P. SIGNIFICANT AND MATERIAL ORDERS PASSED BY THE REGULATORS OR COURTS OR TRIBUNALS IMPACTING THE GOING CONCERN STATUS AND COMPANY'S OPERATIONS IN FUTURE
No significant and material orders were passed by any regulators or courts or tribunals which impact the going concern status and company's operations in future.
Q. INTERNAL FINANCIAL CONTROLS
Your Board of Directors affirm that the internal financial controls with reference to financial statements as designed and implemented by the Company are adequate. During the year under review, no material or serious observation has been received from the statutory auditors of the Company on the inefficiency or inadequacy of such controls.
R. PROCEEDINGS UNDER THE INSOLVENCY AND BANKRUPTCY CODE, 2016
The details of the proceedings initiated/pending against the Company under the Insolvency and Bankruptcy Code, 2016 ("IBC") and their respective status are as follows:
Chandigarh
Bench
CP (IB)
83/CHD/Hry/2020.
S. GENERAL
Your Directors state that no disclosure is required in respect of the following matters, as there were no transactions/events in relation thereto, during the year under review:
1. Details relating to deposits covered under Chapter V of the Companies Act, 2013.
2. Issue of equity shares with differential rights as to dividend, voting or otherwise.
3. Issue of shares (including sweat equity shares) to employees of the Company under any scheme of the Company.

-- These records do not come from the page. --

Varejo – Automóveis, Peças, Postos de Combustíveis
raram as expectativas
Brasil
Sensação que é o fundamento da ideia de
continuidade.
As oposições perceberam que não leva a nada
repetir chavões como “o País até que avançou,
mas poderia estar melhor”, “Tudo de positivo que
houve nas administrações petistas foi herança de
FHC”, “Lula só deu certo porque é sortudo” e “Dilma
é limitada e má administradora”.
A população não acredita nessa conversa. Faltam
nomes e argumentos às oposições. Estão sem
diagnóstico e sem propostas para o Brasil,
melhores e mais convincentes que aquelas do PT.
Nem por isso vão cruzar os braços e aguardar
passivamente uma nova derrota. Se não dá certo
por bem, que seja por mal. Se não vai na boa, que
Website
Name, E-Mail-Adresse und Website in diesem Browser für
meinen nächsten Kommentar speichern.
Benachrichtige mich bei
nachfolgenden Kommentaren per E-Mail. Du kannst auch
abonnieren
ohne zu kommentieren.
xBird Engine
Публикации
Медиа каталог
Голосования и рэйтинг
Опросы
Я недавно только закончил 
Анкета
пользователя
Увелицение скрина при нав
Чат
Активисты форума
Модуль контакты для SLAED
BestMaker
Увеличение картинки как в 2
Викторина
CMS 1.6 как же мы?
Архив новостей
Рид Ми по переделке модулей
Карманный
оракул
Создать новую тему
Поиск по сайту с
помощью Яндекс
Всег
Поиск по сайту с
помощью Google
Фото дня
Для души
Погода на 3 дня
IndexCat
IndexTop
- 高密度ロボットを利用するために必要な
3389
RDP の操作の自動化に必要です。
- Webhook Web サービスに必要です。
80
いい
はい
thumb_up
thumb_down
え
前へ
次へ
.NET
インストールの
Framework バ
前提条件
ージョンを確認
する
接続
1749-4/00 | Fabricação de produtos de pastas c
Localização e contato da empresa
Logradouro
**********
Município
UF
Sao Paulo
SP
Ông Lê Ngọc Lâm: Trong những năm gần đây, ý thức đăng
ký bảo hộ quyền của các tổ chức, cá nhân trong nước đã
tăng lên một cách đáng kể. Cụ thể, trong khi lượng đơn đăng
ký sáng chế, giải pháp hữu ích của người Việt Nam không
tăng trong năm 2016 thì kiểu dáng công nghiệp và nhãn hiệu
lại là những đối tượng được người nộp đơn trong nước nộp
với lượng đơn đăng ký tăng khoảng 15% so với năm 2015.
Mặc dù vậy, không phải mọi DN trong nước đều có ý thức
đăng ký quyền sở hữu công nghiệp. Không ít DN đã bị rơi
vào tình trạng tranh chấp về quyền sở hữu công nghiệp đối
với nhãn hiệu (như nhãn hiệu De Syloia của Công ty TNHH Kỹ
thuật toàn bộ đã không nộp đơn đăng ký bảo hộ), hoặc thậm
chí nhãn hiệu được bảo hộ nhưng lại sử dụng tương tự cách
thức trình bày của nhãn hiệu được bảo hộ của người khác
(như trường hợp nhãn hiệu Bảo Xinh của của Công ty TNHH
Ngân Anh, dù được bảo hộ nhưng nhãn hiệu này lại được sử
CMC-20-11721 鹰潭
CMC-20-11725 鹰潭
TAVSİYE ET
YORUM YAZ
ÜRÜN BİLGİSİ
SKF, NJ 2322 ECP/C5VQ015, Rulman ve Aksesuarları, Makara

4. Any money received from the Director and their relatives.
5. A disclosure in respect of voting rights not exercised directly by the employees in respect of shares to which the scheme relates as per prescribed format under Companies (Share Capital and Debentures) Rules, 2014.
The Company is not required to maintain cost records as per sub-section (1) of Section 148 of the Companies Act, 2013.

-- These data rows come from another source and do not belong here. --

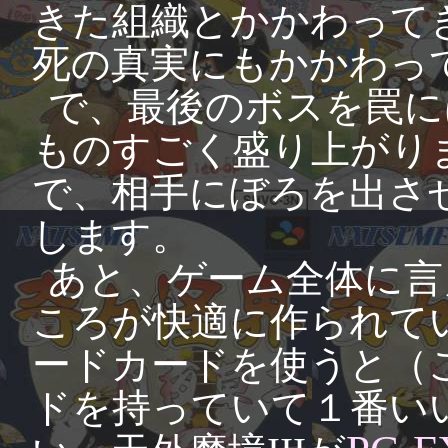
きた組織とかかわって
死の真実にもかかわっ
で、最後のボスを罠に
ものすごく盛り上がり
で、相手にぼろを出さ
します。
あと、ゲーム全体に言
ころが快適に作られて
ードカードを使うと（
ドを持っていて１番い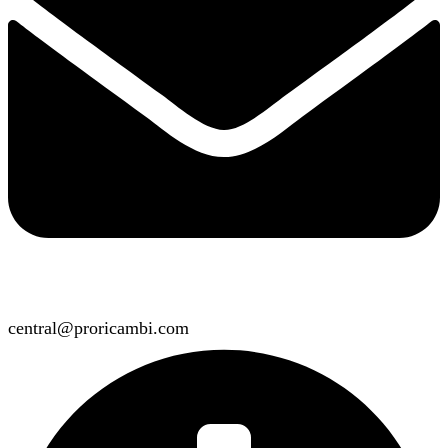
central@proricambi.com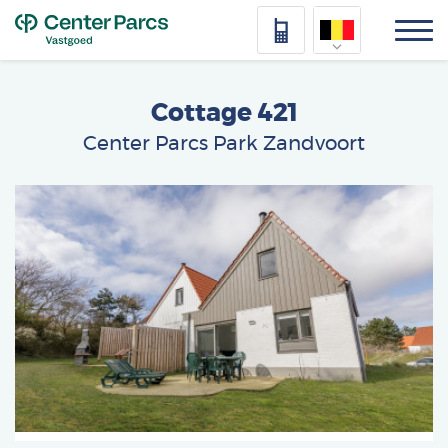
Top
Nederlands
Cottage 421
Deutsch
Center Parcs Park Zandvoort
Français
Afbeelding
Vlaams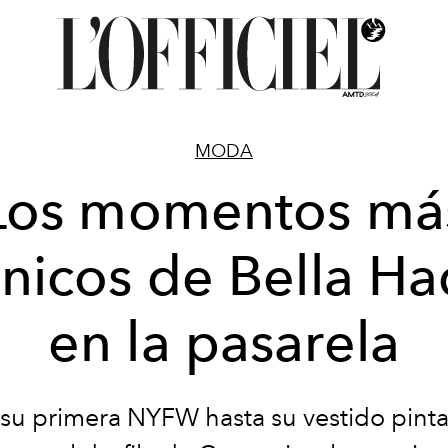
MODA
Los momentos má
ónicos de Bella Ha
en la pasarela
su primera NYFW hasta su vestido pint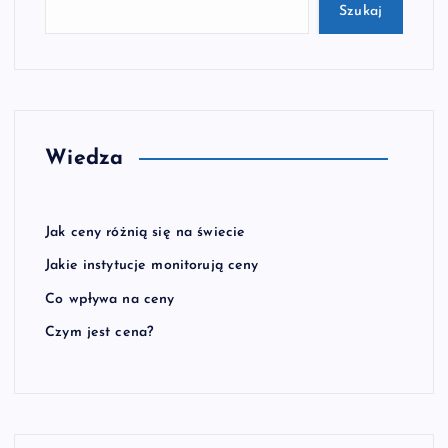
Szukaj
Wiedza
Jak ceny różnią się na świecie
Jakie instytucje monitorują ceny
Co wpływa na ceny
Czym jest cena?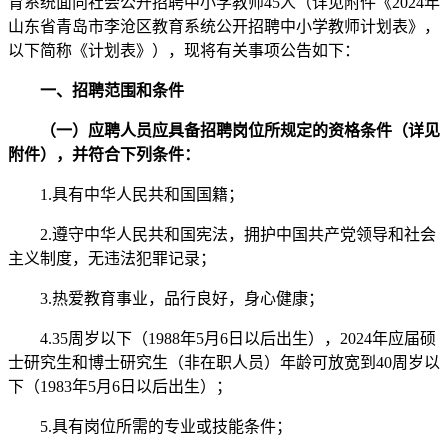
育系统面向社会公开招聘中小学教师45人（详见附件《2024年
山东省青岛市李沧区教育系统公开招聘中小学教师计划表》，
以下简称《计划表》），现将有关事项公告如下：
一、招聘范围和条件
（一）应聘人员应具备招聘岗位所规定的资格条件（详见
附件），并符合下列条件：
1.具有中华人民共和国国籍；
2.遵守中华人民共和国宪法，拥护中国共产党领导和社会
主义制度，无违法犯罪记录；
3.热爱教育事业，品行良好，身心健康；
4.35周岁以下（1988年5月6日以后出生），2024年应届硕
士研究生和博士研究生（非在职人员）年龄可放宽到40周岁以
下（1983年5月6日以后出生）；
5.具有岗位所需的专业或技能条件；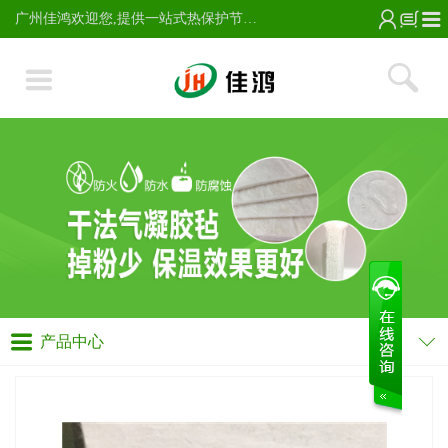
广州佳鸿欢迎您,提供一站式热保护节能服务;主营气凝胶毡,玻璃纸保温棉,VIP真空绝热板及芯材,高硅氧针刺毡,无烟烤毡,玻璃纤维针刺保温隔热棉毡,电话13728224337。
产品中心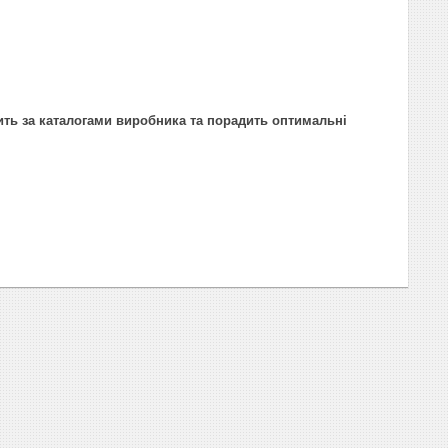
ить за каталогами виробника та порадить оптимальні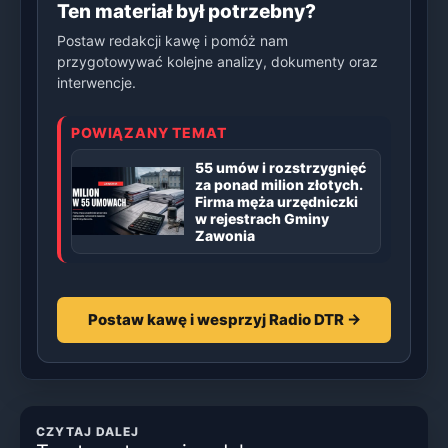
Ten materiał był potrzebny?
Postaw redakcji kawę i pomóż nam
przygotowywać kolejne analizy, dokumenty oraz
interwencje.
POWIĄZANY TEMAT
55 umów i rozstrzygnięć
za ponad milion złotych.
Firma męża urzędniczki
w rejestrach Gminy
Zawonia
Postaw kawę i wesprzyj Radio DTR →
CZYTAJ DALEJ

There was no instance of onetime settlement with any Bank or Financial Institution. ACKNOWLEDGEMENT
Your Directors place on record their sincere appreciation for the co-operation extended by all stakeholders, including government authorities, shareholders, investors, readers, advertisers, customers, banks, vendors and suppliers. Your Directors also place on record their deep appreciation of the committed services of the executives and employees of the Company.